High Blood Pressure: A Beginner's Guide
An estimated 67 million people of all ages have high blood pressure and more than half of these are age 60 and older. Most people don't know that they have high blood pressure--hypertension--until it is discovered during a routine physical exam. Even though there are no symptoms, high blood pressure is a serious disease that can cause heart or kidney failure, heart attacks, stroke, blindness and even death.
Important facts you and your older relative should know about high blood pressure:
- The chances of developing high blood pressure increases with age.
- Women are more likely to develop high blood pressure after menopause.
- Men may develop the disorder earlier than women, sometimes before they reach age 55.
- High blood pressure often runs in families, if you parent has high blood pressure, you may be at risk. Have your pressure monitored regularly.
- African Americnas are especially at risk for high blood pressure.
- Blood pressure varies throughout the day.
- Increased blood sugar levels caused by diabetes can affect blood pressure.
- Blood pressure varies throughout the day. It's usually low in the morning and rises as the day progresses.
The good news is that hypertension often can be managed with simple lifestyle changes and may not require medications. If you are caring for an older adult who has been diagnosed with high blood pressure, it's important that you both understand what high blood pressure is, the risk factors for the disease, and its effect on health. With this information and the advice of a doctor, you and your older relative can develop strategies that will help maintain normal blood pressure and good health.

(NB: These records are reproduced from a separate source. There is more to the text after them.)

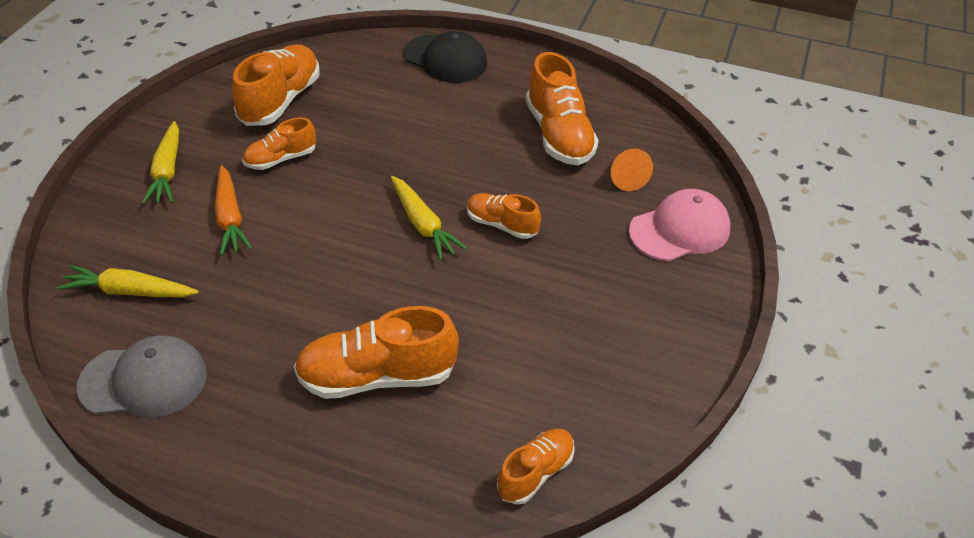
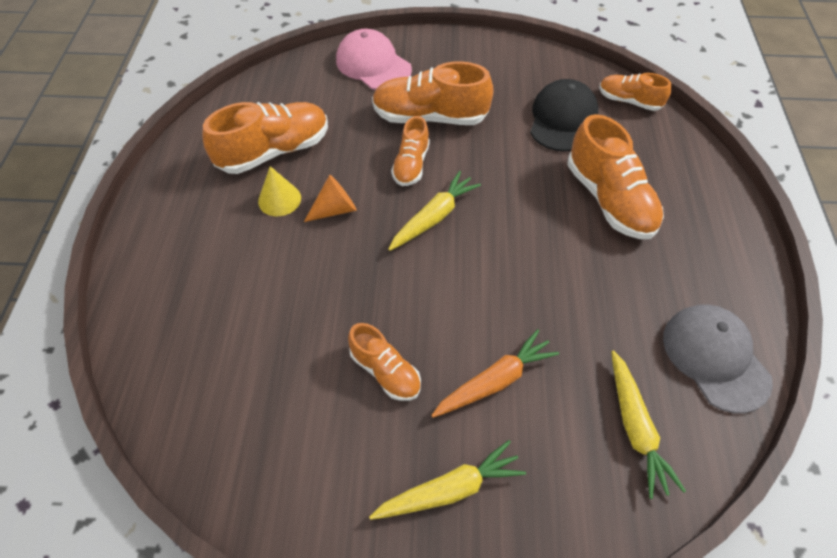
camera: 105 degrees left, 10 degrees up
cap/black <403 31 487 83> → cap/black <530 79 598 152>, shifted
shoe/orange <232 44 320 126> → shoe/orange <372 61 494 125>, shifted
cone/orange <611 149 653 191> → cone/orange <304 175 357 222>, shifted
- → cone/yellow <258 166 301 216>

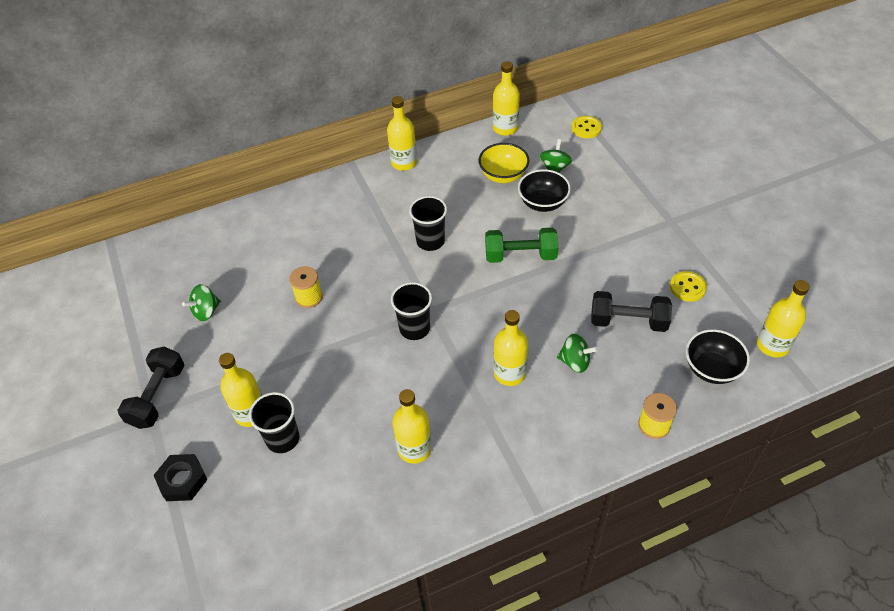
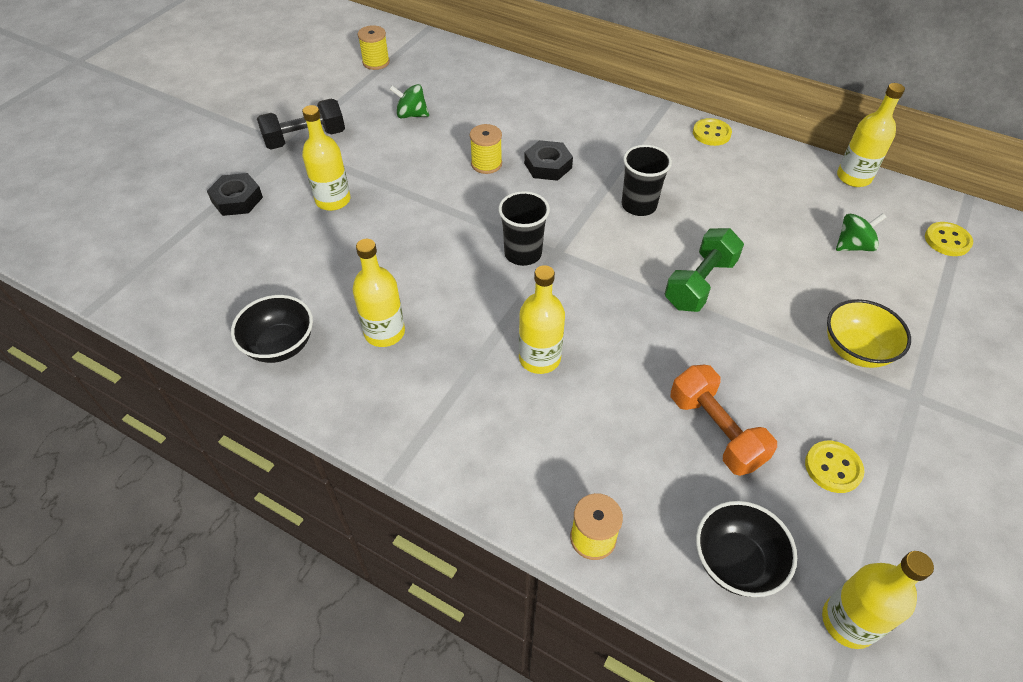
camera: 50 degrees right, 0 degrees up
bottle/yellow <387 96 417 171> → button/yellow <693 118 732 146>
bowl/yellow <478 143 529 183> → bowl/yellow <827 299 911 368>, shifted
bowl/black <518 169 571 212> → bowl/black <231 295 313 363>, shifted
dumbbell/green <485 228 558 263> → dumbbell/green <665 228 744 312>, 75 degrees clockwise
dumbbell/black <591 291 672 332> → dumbbell/orange <671 365 777 476>
spinning top/green <557 334 598 373> → -
cup/black <249 392 300 453> → -
- → spool/yellow <357 25 390 70>
- → nut/black <524 140 573 181>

Tips for basic blood pressure management:
- Keep a record of your relative's blood pressure. Both you and your parent should know what the doctor says his or her blood pressure should be.
- After a diagnosis of high blood pressure, your relative should schedule regular blood pressure check-ups witha health care professional.
- Limit alcoholic beverages to two drinks a day for men; one drink a day for women. Even better - give up beer, wine, and other alcoholic drinks entirely.
- If your parent smokes, encourage her to join a SmokeEnders program.
- Regular exercise and good night's sleep can lower blood pressure and increase your relative's overall health.
- Use less salt on foods or replace table salt with a salt substitute.
- Some over-the-counter cough and cold remedies can increase blood pressure or interact with blood pressure medicines. Ask the doctor or pharmacist before your relative uses any of these medications.
- Encourage your parent to maintain a healthy weight by eating healthy diet.
- Physical, emotional or mental stress can cause anyone's blood pressure to rise. Help your loved one develop stress management techniques like deep breathing, focusing on the positive aspects of life, or taking a time-out.
Some people with especially high blood pressure, kidney disease, or diabetes, or people over 70 may want to consider monitoring their blood pressure at home. It's convenient and at-home monitoring can track blood pressure throughout the day which will help you and your parent determine how stress, exercise, blood sugar, and other factors affect blood pressure. A variety of blood pressure monitors are available at medical supply companies, pharmacies, and online. Prices range from $20 to over $100 depending on accuracy, memory, and ease of use. Your doctor or pharmacist may recommend the monitor that best meets your parent's needs.
Although high blood pressure is a serious condition it is not a painful condition and there are many ways to control it such as lifestyle changes, exercise, diet and medications. Caregivers and those they care for can work together with the doctor to determine the best strategies for managing the disease and reducing the long-term effects of high blood pressure.